Le profil du condamné et les accusations retenues
Joseph Martin Figueira collaborait avec l’ONG américaine FHI 360. Il intervenait dans le sud-est du pays, une région marquée par la présence de groupes rebelles. En mai 2024, les autorités centrafricaines l’ont arrêté. La justice l’accuse d’avoir échangé avec des responsables de l’UPC, un groupe armé actif dans la région du Haut-Mbomou.
Lors de son procès, la cour a retenu deux chefs d’accusation : complicité d’association de malfaiteurs et atteinte à la sécurité intérieure. Initialement, il était aussi poursuivi pour espionnage, incitation à la révolte et complot, mais ces charges ont été abandonnées en cours de procédure.
Les juges se sont appuyés sur des enregistrements audio pour justifier leur décision. Selon ces documents, Figueira aurait discuté avec des membres de l’UPC dans le but de coopérer à une opération visant la capture de Joseph Kony, chef rebelle recherché de longue date.

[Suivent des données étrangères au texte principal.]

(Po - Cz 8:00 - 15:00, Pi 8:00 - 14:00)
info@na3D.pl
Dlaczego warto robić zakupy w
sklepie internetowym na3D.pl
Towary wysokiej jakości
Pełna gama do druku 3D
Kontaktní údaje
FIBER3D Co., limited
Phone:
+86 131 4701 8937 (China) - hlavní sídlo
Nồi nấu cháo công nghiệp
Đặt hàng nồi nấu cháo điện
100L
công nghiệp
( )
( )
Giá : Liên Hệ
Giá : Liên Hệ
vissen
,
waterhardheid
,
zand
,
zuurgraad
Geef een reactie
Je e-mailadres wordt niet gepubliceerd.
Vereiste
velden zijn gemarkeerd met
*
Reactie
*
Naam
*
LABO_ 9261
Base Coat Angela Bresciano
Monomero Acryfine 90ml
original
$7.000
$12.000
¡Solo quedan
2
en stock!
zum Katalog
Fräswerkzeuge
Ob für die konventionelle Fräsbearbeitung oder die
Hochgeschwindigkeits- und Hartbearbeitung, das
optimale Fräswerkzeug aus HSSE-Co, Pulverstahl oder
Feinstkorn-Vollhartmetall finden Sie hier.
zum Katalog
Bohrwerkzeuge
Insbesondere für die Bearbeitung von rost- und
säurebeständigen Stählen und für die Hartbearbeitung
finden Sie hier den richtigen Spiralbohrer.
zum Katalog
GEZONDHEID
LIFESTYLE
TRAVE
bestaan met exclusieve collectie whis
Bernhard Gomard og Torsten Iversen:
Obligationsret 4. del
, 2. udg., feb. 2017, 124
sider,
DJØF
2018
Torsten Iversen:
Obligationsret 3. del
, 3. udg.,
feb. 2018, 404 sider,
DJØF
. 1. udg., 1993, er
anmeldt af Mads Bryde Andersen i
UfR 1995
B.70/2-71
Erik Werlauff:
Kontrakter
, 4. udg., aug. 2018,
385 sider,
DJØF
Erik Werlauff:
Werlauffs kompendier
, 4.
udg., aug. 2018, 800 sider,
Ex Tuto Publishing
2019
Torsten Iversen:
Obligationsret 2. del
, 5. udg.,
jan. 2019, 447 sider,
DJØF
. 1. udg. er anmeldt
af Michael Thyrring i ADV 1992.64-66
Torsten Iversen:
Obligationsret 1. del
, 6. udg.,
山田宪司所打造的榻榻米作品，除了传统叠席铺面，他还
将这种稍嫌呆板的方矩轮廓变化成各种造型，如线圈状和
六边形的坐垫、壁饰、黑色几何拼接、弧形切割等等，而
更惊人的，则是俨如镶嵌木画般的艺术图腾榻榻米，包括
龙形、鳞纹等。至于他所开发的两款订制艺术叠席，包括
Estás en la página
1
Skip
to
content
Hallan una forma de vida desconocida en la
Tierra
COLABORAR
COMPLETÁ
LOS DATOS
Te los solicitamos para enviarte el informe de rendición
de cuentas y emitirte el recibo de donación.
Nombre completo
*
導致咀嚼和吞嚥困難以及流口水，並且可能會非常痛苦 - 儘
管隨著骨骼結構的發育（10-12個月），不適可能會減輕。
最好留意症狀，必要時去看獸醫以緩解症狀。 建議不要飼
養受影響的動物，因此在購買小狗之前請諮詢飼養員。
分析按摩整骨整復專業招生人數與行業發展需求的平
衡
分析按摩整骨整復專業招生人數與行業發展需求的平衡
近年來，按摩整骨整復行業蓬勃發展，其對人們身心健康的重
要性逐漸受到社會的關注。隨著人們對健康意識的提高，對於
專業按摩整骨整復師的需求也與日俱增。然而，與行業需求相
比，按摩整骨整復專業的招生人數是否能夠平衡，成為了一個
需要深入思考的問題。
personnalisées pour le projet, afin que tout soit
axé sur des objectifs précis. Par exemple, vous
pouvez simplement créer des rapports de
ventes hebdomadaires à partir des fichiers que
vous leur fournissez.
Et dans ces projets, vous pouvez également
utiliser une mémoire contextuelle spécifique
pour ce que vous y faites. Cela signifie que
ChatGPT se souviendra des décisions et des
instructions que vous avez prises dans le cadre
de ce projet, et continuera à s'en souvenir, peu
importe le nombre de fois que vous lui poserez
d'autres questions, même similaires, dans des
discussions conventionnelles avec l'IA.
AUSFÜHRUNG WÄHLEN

Une peine sévère et des conséquences immédiates
Le tribunal de Bangui a rendu son verdict le 4 novembre. Il a condamné le consultant à dix ans de travaux forcés. En plus de cette peine, l’État centrafricain a obtenu 50 millions de francs CFA, soit environ 76 000 euros, de dommages-intérêts. Il estime que les actions de Figueira ont porté atteinte à la logistique et à la sécurité du pays.
De son côté, Joseph Figueira rejette les accusations. Il affirme n’avoir fait que son travail humanitaire. Son avocat dénonce un procès inéquitable. Il déclare également que son client a subi des tortures durant sa détention. Un recours en cassation est en préparation.
Une affaire qui met les ONG en difficulté
Cette affaire soulève une question sensible. Comment les ONG peuvent-elles continuer à travailler dans des zones sous l’influence de groupes armés ? Pour accéder aux populations vulnérables, elles doivent parfois dialoguer avec ces groupes. Mais ces contacts peuvent être mal perçus, voire criminalisés.
En Centrafrique, la situation reste instable malgré les accords de paix signés en avril 2025 avec certaines factions. Le cas de Joseph Figueira pourrait renforcer la méfiance des autorités envers les acteurs humanitaires étrangers. Il pourrait aussi freiner les initiatives dans les régions les plus exposées.
Cette condamnation envoie un signal fort. Elle rappelle que dans les zones de conflit, les intentions humanitaires peuvent être remises en cause dès lors que la sécurité nationale est en jeu. Pour les ONG, cela signifie redoubler de vigilance et revoir leurs protocoles d’engagement sur le terrain.